Begin at the line below that has "[158,319,947,340] // Visit". Stop after the line that has "(795, 76) none -> (594, 480) //", repeating each line exactly and leaving out the pictures.

[[ SOURCE MATERIAL, beginning ]]

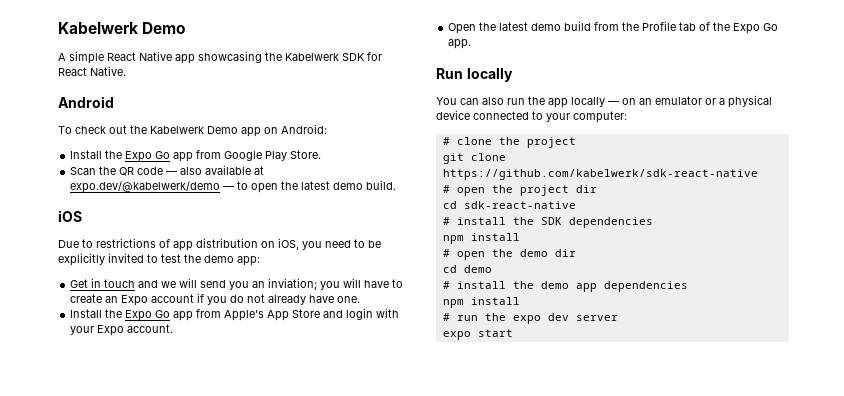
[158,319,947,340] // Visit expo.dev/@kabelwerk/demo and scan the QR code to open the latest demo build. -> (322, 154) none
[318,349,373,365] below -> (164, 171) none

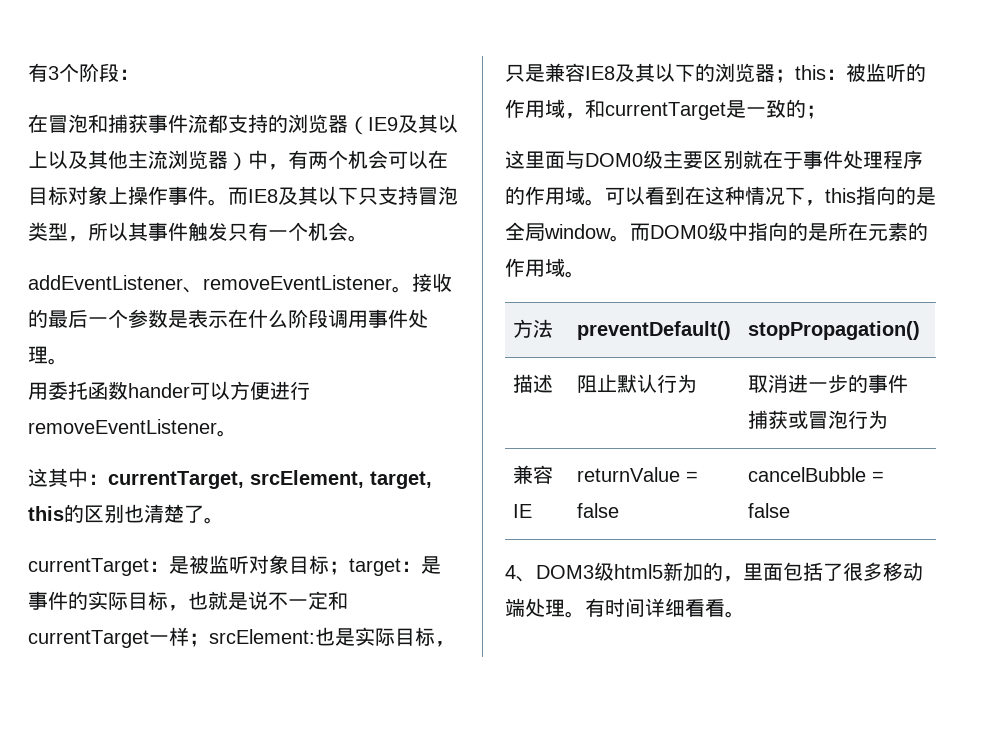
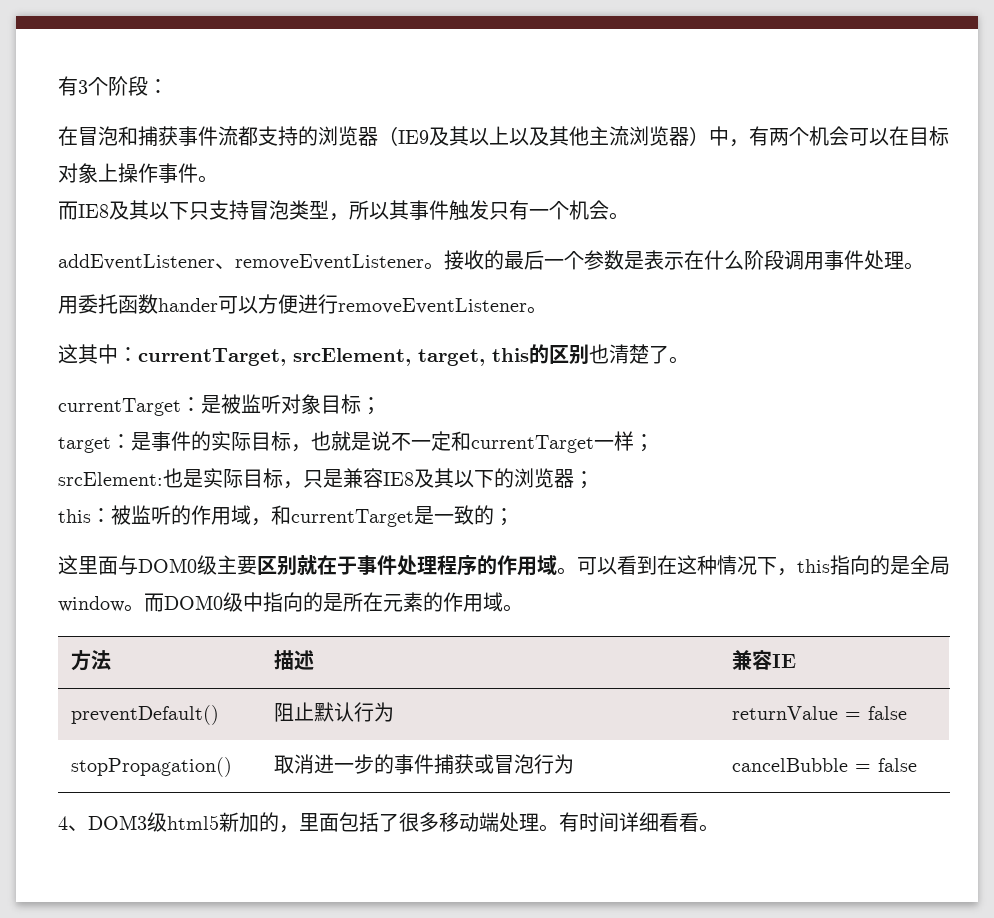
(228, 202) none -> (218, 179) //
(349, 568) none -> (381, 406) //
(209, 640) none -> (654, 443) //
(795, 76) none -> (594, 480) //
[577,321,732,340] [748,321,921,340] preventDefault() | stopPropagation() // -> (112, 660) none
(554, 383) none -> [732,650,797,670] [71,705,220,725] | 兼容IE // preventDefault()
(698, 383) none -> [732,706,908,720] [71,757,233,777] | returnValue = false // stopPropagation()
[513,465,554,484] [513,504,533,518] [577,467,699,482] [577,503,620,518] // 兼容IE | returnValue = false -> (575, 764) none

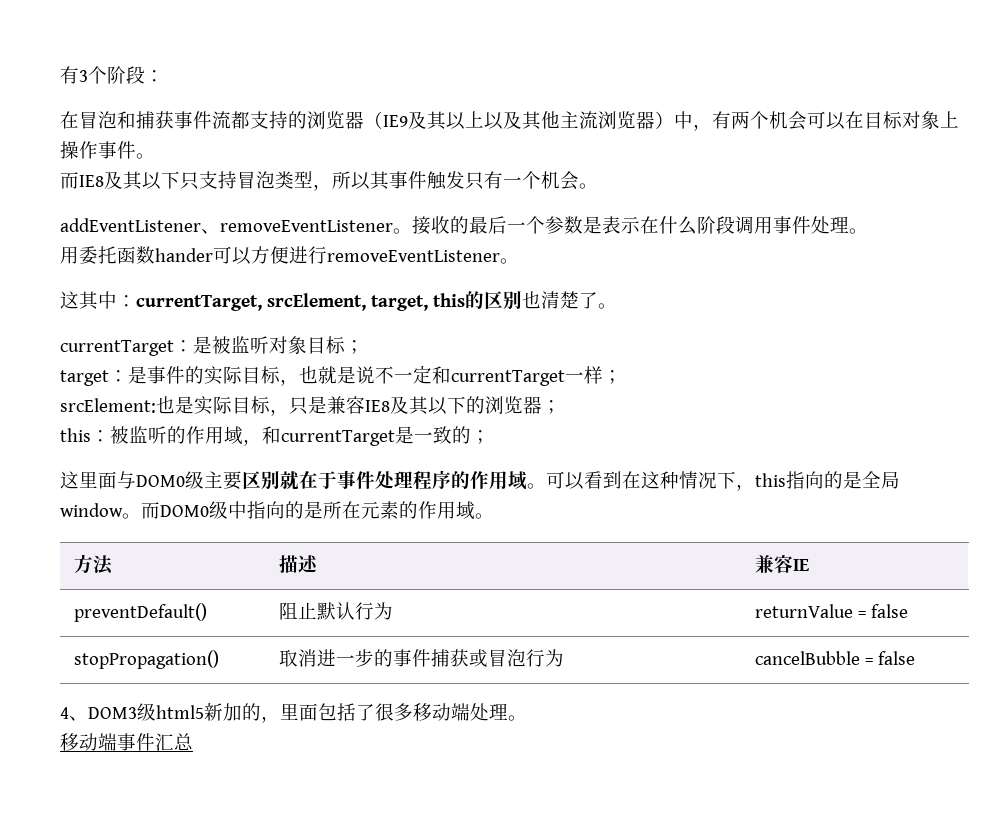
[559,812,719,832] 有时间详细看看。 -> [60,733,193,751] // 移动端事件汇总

[[ SOURCE MATERIAL, end ]]
[[ SOURCE MATERIAL, beginning ]]

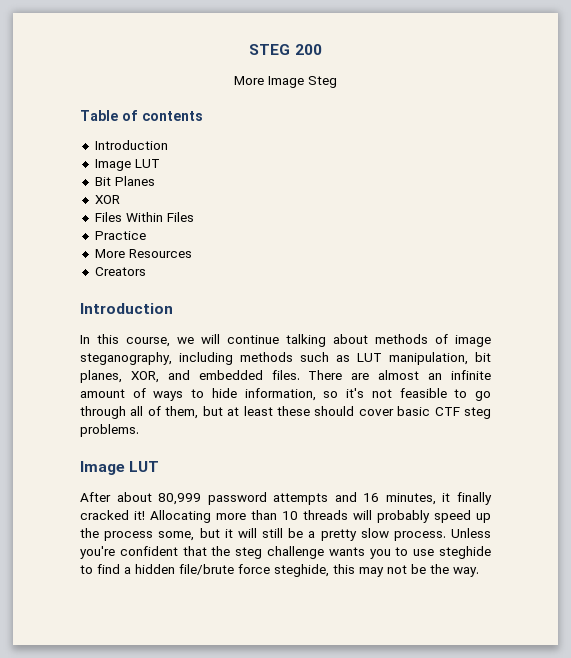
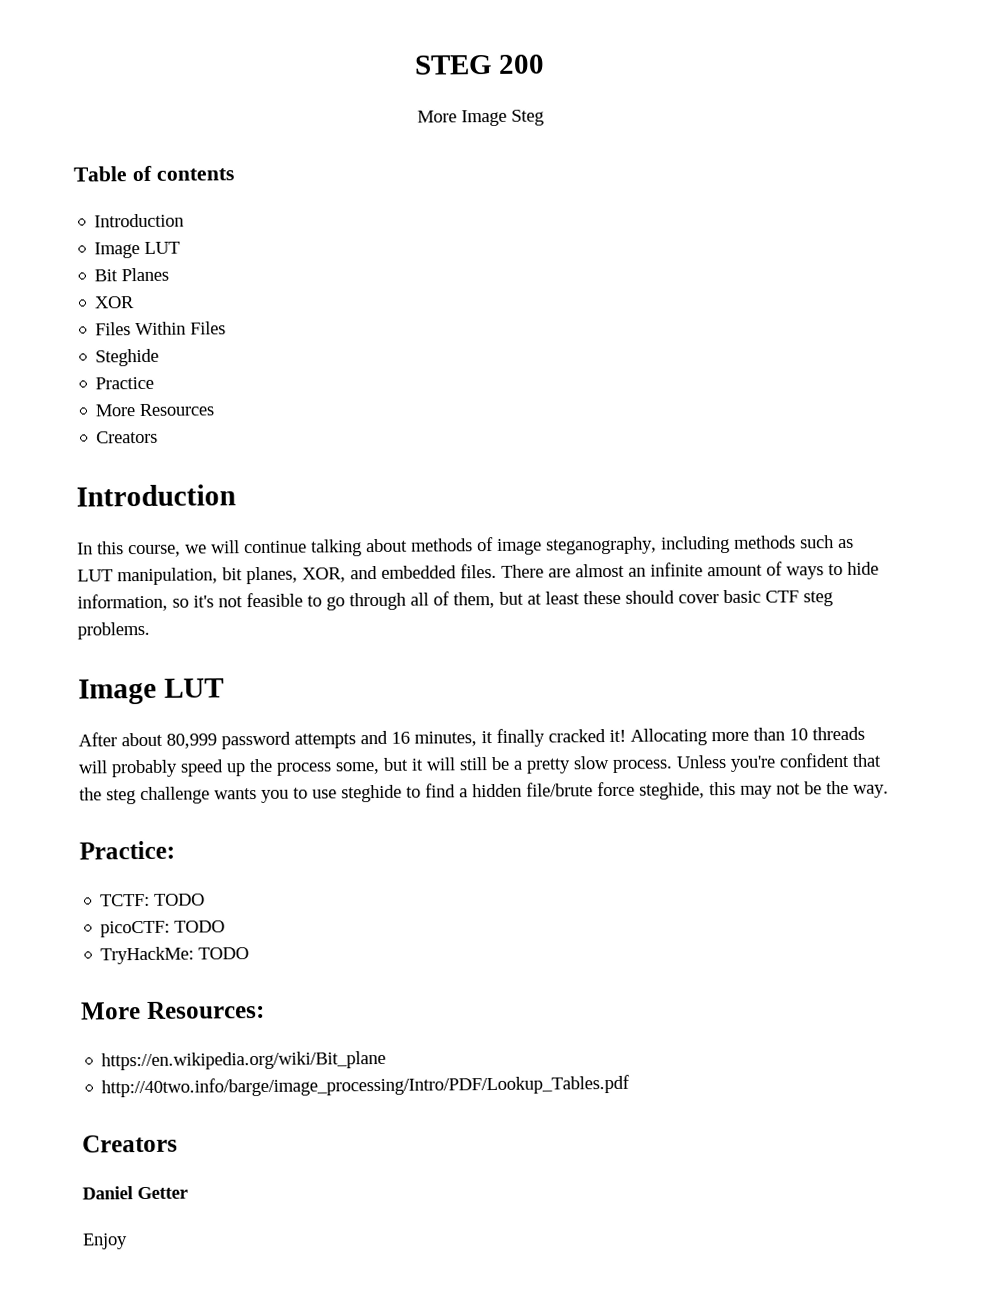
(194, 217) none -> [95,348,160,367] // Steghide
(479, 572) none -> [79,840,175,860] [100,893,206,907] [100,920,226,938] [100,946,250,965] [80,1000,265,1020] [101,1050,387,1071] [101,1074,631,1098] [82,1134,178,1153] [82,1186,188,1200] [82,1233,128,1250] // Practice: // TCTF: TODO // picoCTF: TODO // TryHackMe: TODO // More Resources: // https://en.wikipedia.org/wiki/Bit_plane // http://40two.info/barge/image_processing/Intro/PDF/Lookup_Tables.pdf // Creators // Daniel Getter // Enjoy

[[ SOURCE MATERIAL, end ]]

* _SOLUTION BELOW_
[158,319,947,340] // Visit expo.dev/@kabelwerk/demo and scan the QR code to open the latest demo build. -> (322, 154) none
[318,349,373,365] below -> (164, 171) none

(228, 202) none -> (218, 179) //
(349, 568) none -> (381, 406) //
(209, 640) none -> (654, 443) //
(795, 76) none -> (594, 480) //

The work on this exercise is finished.